# line under camper not connected



## styron (Aug 14, 2012)

the line under the camper around the area of the sewer and septic lines this camper has both. its all black pvc it looks like where the pipe is supposed to be connected its not. i poured water into the sink and it came out the open area.


----------



## frank-id (Dec 20, 2010)

*Waste lines need repair*

Find a plummer. Frank


----------



## dogbone (Sep 22, 2009)

styron said:


> the line under the camper around the area of the sewer and septic lines this camper has both. its all black pvc it looks like where the pipe is supposed to be connected its not. i poured water into the sink and it came out the open area.

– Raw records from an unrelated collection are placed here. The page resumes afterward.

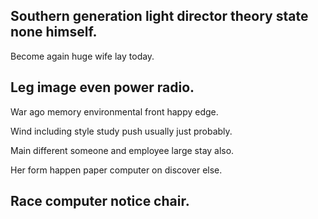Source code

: ## Southern generation light director theory state none himself.

Become again huge wife lay today.

## Leg image even power radio.

War ago memory environmental front happy edge.

Wind including style study push usually just probably.

Main different someone and employee large stay also.

Her form happen paper computer on discover else.

## Race computer notice chair.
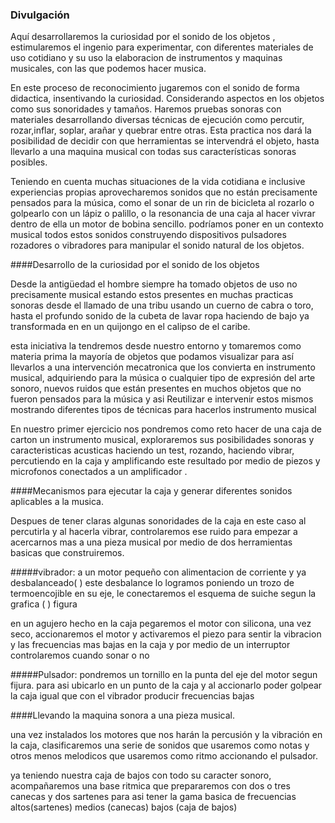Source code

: ### Divulgación


Aquí desarrollaremos la curiosidad por el sonido de los objetos , estimularemos el ingenio para experimentar, con diferentes materiales de uso cotidiano y su uso la elaboracion de instrumentos y maquinas musicales, con las que podemos hacer musica.


En este proceso de reconocimiento jugaremos con el sonido de forma didactica, insentivando  la curiosidad. Considerando aspectos en los objetos como sus sonoridades y tamaños. Haremos pruebas sonoras con materiales desarrollando diversas técnicas de ejecución como percutir, rozar,inflar, soplar, arañar y quebrar entre otras. Esta practica nos dará la posibilidad de decidir con que herramientas se intervendrá el objeto, hasta llevarlo a una maquina musical con todas sus características sonoras posibles.

Teniendo en cuenta muchas situaciones de la vida cotidiana e inclusive experiencias propias aprovecharemos sonidos que no están precisamente pensados para la música, como el sonar de un rin de bicicleta al rozarlo o golpearlo con un lápiz o palillo, o la resonancia de una caja al hacer vivrar dentro de ella  un motor de bobina sencillo. podríamos poner en un contexto musical todos estos sonidos construyendo dispositivos pulsadores  rozadores o vibradores para manipular el sonido natural de los objetos.


####Desarrollo de la curiosidad por el sonido de los objetos

Desde la antigüedad el hombre siempre ha tomado objetos de uso no precisamente musical estando estos presentes en muchas practicas sonoras desde el llamado de una tribu usando un cuerno de cabra o toro, hasta el profundo sonido de la cubeta de lavar ropa haciendo de bajo ya transformada en en un quijongo en el calipso de el caribe.

esta iniciativa la tendremos desde nuestro entorno y tomaremos como materia prima la mayoría de objetos que podamos visualizar para así llevarlos a una intervención mecatronica que los convierta en instrumento musical, adquiriendo  para la música o cualquier tipo de expresión del arte sonoro, nuevos ruidos que están presentes en muchos objetos que no fueron pensados para la música y asi Reutilizar e intervenir estos mismos mostrando diferentes tipos de técnicas para hacerlos instrumento musical

En nuestro primer ejercicio nos pondremos como reto hacer de una caja de carton un instrumento musical, exploraremos sus posibilidades sonoras y caracteristicas acusticas  haciendo un test, rozando, haciendo vibrar,   percutiendo en la caja y amplificando este resultado por medio de piezos y microfonos conectados a un amplificador .

####Mecanismos para ejecutar la caja y generar diferentes sonidos aplicables a la musica.

Despues de tener claras algunas sonoridades de la caja en este caso al percutirla y al hacerla vibrar, controlaremos ese ruido para empezar a acercarnos mas a una pieza musical por medio de dos herramientas basicas que construiremos.

#####vibrador: a un  motor pequeño con alimentacion de corriente y ya desbalanceado(   ) este desbalance lo logramos poniendo un trozo de termoencojible en su eje, le conectaremos el esquema de suiche segun la grafica (  )  figura  
 
en un agujero hecho en la caja pegaremos el motor con silicona, una vez seco, accionaremos el motor y activaremos el piezo para sentir la vibracion y las frecuencias mas bajas en la caja y por medio de un interruptor controlaremos cuando sonar o no

#####Pulsador: pondremos un tornillo en la punta del eje del motor segun fijura.
para asi ubicarlo en un punto de la caja y al accionarlo poder golpear la caja igual que con el vibrador producir frecuencias bajas 

####Llevando la maquina sonora a una pieza musical.

una vez instalados los  motores que nos harán la percusión  y la vibración en la caja, clasificaremos una serie de sonidos  que usaremos como  notas y otros menos melodicos que usaremos como ritmo accionando el pulsador. 

ya teniendo nuestra caja de bajos con todo su caracter sonoro, acompañaremos una base ritmica que prepararemos con  dos o tres canecas y dos sartenes para asi tener la gama basica de frecuencias altos(sartenes) medios (canecas) bajos (caja de bajos)


 



























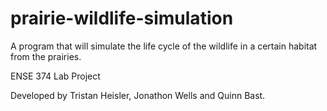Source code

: # prairie-wildlife-simulation
A program that will simulate the life cycle of the wildlife in a certain habitat from the prairies. 

ENSE 374 Lab Project

Developed by Tristan Heisler, Jonathon Wells and Quinn Bast.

 A temp fix, if it's in the middle of a straight piece. They make a rubber and metal sleeve. They come in different lengths and diameter. It has a rubber inside with hose clamps on the outside. Put it over the pipe. Pick the pipe up and slide it to the middle of the broken pipe. Tighten down the clamps. There is a name for it, but I cant remember what it is. Plumbers use them when connecting two pipes together, if they can't get a collar in.
You can splice it out with new pipe and two collars. If it's by a y you will have to cut the y out and add a new y and figure out what length of pipe you will need. Clean the pipe with pvc cleaner and glue with pvc cement.


----------



## PhilnJill (Aug 3, 2011)

the piece dogbone is referring to is a fernco, measure the outside diameter of the pipes you need to reconnect and buy a fernco with an "inside" diameter matching or close to that size, slide it on, tighten the clamps and it's fixed.


----------



## frank-id (Dec 20, 2010)

*Plumbing part to join pipes*

The part required to join pipes is called a no hub coupling. Frank


----------



## dogbone (Sep 22, 2009)

That's the name. No hub by Fernco. I went to Fernco's web site. They make a tee and an L coupling now.
Just some more info for the OP. They sell them at Lowe's or Home Depot. I/we don't know what will work or not work for you. Good luck.


----------



## old_guy_camping (Aug 12, 2011)

frank-id said:


> Find a plummer. Frank


He was really good in "Sound of Music" :rotflmao1:


----------